Follow this series to learn how to get the best mortgage for your specific financial situation and goals. You’ll see what steps you need to take throughout this process to make it productive and successful.
This week, you’ll learn about another loan option – adjustable rate mortgages or ARMs. You might be surprised that ARMS could be a good fit for you after all.
Most buyers have heard scary stories about ARMs -- adjustable rate mortgages -- from family members or from headlines years ago. It seemed like homeowners would face crazy increases and end up getting in over their heads.
Today’s ARMs are not that way at all. Gone are the risky features such as interest-only and balloon payments. (Yep, those do sound risky!)
In fact, an ARM could be a cheaper and more affordable alternative for you than a fixed-rate mortgage. This can be true for many first-time buyers who don’t plan to stay longer than 7 years in their next home.
However, you should always tread carefully and fully understand ARMs. That’s why you’ll get a rundown on how they work and what you need to look out for if it’s an option you are considering.
Remember, not every loan is right for every person and it depends on your particular financial situation, goals, and home buying plans (not your neighbor’s, your mom’s, or your co-worker’s). I am always here to go over what is best for you.
What is an ARM and how does it work?
For a certain time period, an ARM acts just like your standard 30-year fixed mortgage since payments are the same and interest rate doesn’t change. This initial fixed-rate period can be for 1 year to 3, 5, 7, or 10 years — you get to choose the timeframe. The current standard is 5 years or a 5/1 hybrid ARM.

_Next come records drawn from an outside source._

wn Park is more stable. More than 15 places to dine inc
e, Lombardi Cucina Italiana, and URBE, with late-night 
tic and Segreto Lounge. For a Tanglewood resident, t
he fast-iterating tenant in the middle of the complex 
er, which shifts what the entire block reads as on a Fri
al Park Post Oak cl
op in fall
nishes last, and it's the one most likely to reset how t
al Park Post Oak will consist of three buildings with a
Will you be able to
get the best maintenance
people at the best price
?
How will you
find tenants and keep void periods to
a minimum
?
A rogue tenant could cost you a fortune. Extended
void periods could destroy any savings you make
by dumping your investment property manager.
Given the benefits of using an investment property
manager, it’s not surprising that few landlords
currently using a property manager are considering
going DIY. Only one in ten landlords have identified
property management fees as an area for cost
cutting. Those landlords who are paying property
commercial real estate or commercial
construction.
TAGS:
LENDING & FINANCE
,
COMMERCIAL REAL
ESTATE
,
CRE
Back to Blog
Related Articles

ARMs differ from fixed-rate mortgages in that the interest rate and monthly payment do not stay “fixed” for the length of the mortgage but fluctuate or “adjust” at some point during the life of the mortgage.
After this fixed-rate period, the rate is adjusted each year and the new payment is based on market indexes. The new rate and payment are calculated by determining what the index value is and then adding a margin to that figure.
How are they less risky?
Buyers no longer need to be as wary when the rate starts to adjust. Lenders protect borrowers from extreme rate changes with payment cap limits, either with an annual cap or life-of-the-loan cap.

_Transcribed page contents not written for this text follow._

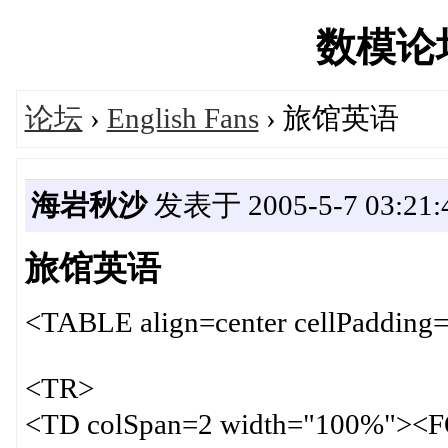
数模论坛'
论坛
›
English Fans
› 旅馆英语
海岩秋沙
发表于 2005-5-7 03:21:
旅馆英语
<TABLE align=center cellPadding=
<TR>
<TD colSpan=2 width="100%"><F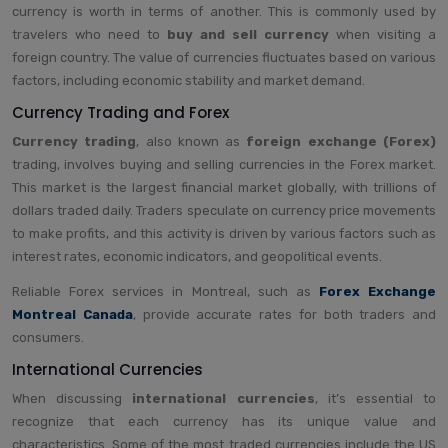
currency is worth in terms of another. This is commonly used by
travelers who need to
buy and sell currency
when visiting a
foreign country. The value of currencies fluctuates based on various
factors, including economic stability and market demand.
Currency Trading and Forex
Currency trading
, also known as
foreign exchange (Forex)
trading, involves buying and selling currencies in the Forex market.
This market is the largest financial market globally, with trillions of
dollars traded daily. Traders speculate on currency price movements
to make profits, and this activity is driven by various factors such as
interest rates, economic indicators, and geopolitical events.
Reliable Forex services in Montreal, such as
Forex Exchange
Montreal Canada
, provide accurate rates for both traders and
consumers.
International Currencies
When discussing
international currencies
, it’s essential to
recognize that each currency has its unique value and
characteristics. Some of the most traded currencies include the US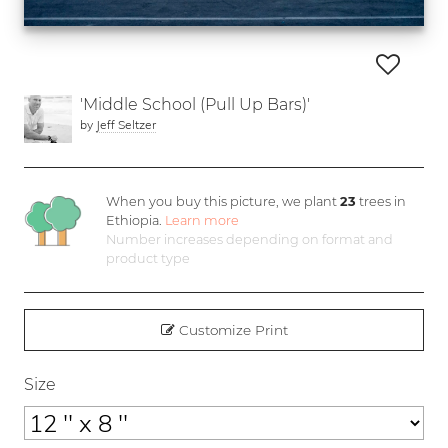
'Middle School (Pull Up Bars)'
by
Jeff Seltzer
When you buy this picture, we plant
23
trees in
Ethiopia.
Learn more
Number increases depending on format and
product type
Customize Print
Size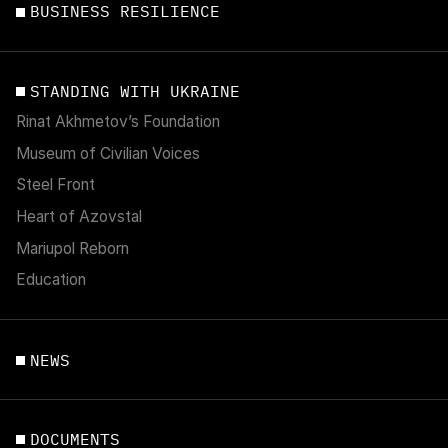
BUSINESS RESILIENCE
STANDING WITH UKRAINE
Rinat Akhmetov’s Foundation
Museum of Civilian Voices
Steel Front
Heart of Azovstal
Mariupol Reborn
Education
NEWS
DOCUMENTS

That means that you will know upfront what interest rate your loan could never exceed and how often it could change and by how much. You need to make sure you read your closing documents for all of the specifics.
Why are they a good alternative for some buyers?

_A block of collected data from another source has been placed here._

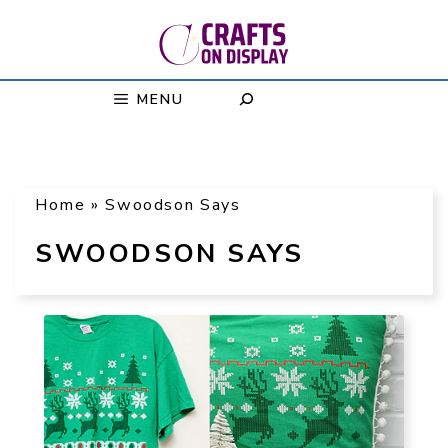
Skip
to
content
MENU
Home
»
Swoodson Says
SWOODSON SAYS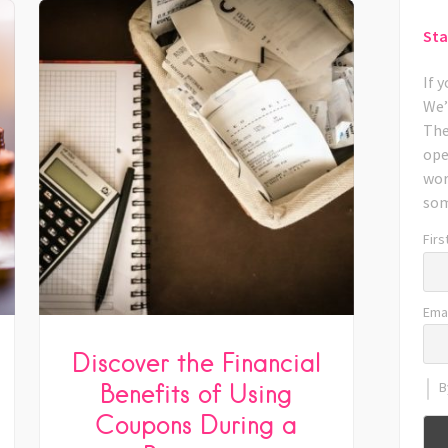
Sta
If 
We’
The
ope
wor
som
Firs
Emai
Discover the Financial
Benefits of Using
B
Coupons During a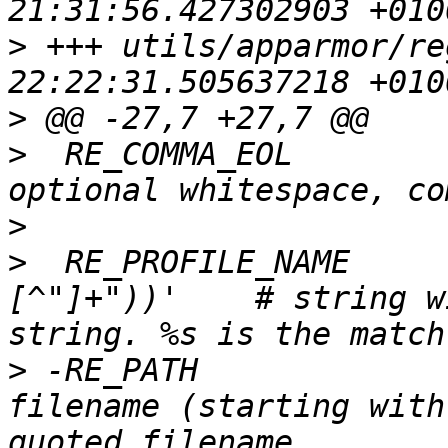
>
 +++ utils/apparmor/regex.py	20
>
>
  RE_COMMA_EOL        
>
>
  RE_PROFILE_NAME     
[^"]+"))'    # string w
>
 -RE_PATH             
filename (starting with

Simply put, an ARR can be cheaper and more affordable. Even though fixed-rate mortgages are historically low (they track 10-year Treasuries), they are higher than ARMs. The Federal Reserve is keeping short-term rates low and ARMs track those rates (1-year Treasuries).
An ARM may be your ticket to homeownership if a fixed-rate is derailing you.
Is an ARM right for you?
An ARM is good for buyers who have a plan for the next 5 or 7 years and will more likely move before the loan’s fixed-rate period ends. A 30-year fixed-rate loan may not work as well for those buyers who don’t want to stay put in one home for a long time.
For example, if you live in a small condo but your family is growing, an ARM will help you move to a larger home. You will be able to take advantage of lower monthly payments for several years with the ARM instead of renting.
If you’re in a highly transient profession, like the military, and expect to relocate or transfer, the ARM is a short-term product that could fit into your plans.
Here’s how it would work:
If you plan to stay in your home for only 5 years, you really won’t be able to take advantage of the guaranteed rate of a fixed long-term loan. Instead, you can choose a 5/1 hybrid ARM — one that is fixed for 5 years and then adjusts upward.
You will shave several percentage points off of the fixed 30-year rate, and as the 5 year adjustment draws closer, you already know that you will be moving on, and likely selling.
Can homeowners trade in a fixed loan for an ARM?
Yes, you can trade your current loan for an ARM. You’ll lower both your interest rate and your payments over the short term. If you’re a savvy homeowner, you can pay down your mortgage with the money you saved by getting an ARM. Your loan will be much more manageable and you will also be able to cope with any rate changes.
Who should avoid an ARM?
ARMS are not for everybody, especially if you’re not a confident borrower.
If you’re uncertain about your income rising right along with housing prices when your ARM adjusts, you may be more comfortable with a fixed-rate loan.
If you plan to stay in your home for the long term, say 15-20 years, it just doesn’t make sense to pay a higher mortgage bill after 5 or 7 years.
Top 4 Questions to Ask
Do I have enough income to cover higher mortgage payments if interest rates go up?
Am I taking on other sizable debts (a loan for a car or school tuition) soon?
How long do I plan to own this home? (If you plan to sell soon, rising interest rates may not pose a problem)
Will I make any additional payments or pay the loan off early?
ARMs aren’t for everyone. But if you aren’t planning on owning your home for long, then it’s a loan that might be worth looking into and could even save you money.